[Stored data entries]

******

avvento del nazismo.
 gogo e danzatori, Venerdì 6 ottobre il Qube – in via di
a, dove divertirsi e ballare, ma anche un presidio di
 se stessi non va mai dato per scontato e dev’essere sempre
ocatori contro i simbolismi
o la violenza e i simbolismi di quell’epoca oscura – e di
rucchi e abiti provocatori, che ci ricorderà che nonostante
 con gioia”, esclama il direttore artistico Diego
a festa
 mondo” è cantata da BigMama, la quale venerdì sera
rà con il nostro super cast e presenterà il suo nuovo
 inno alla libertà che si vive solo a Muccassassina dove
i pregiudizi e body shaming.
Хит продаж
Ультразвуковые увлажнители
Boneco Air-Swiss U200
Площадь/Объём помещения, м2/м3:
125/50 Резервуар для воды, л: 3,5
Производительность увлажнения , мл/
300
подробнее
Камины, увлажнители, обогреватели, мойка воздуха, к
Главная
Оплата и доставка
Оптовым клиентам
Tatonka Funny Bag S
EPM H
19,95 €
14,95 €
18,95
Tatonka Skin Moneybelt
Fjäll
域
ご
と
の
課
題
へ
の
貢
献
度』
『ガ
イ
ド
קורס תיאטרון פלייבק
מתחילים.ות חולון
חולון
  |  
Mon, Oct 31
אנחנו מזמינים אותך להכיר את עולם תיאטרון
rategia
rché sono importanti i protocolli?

******

> _Your assignment_:
In the entries above, how many lines contain the string "Tatonka"? Say only the number.

> _Exercise response_:
2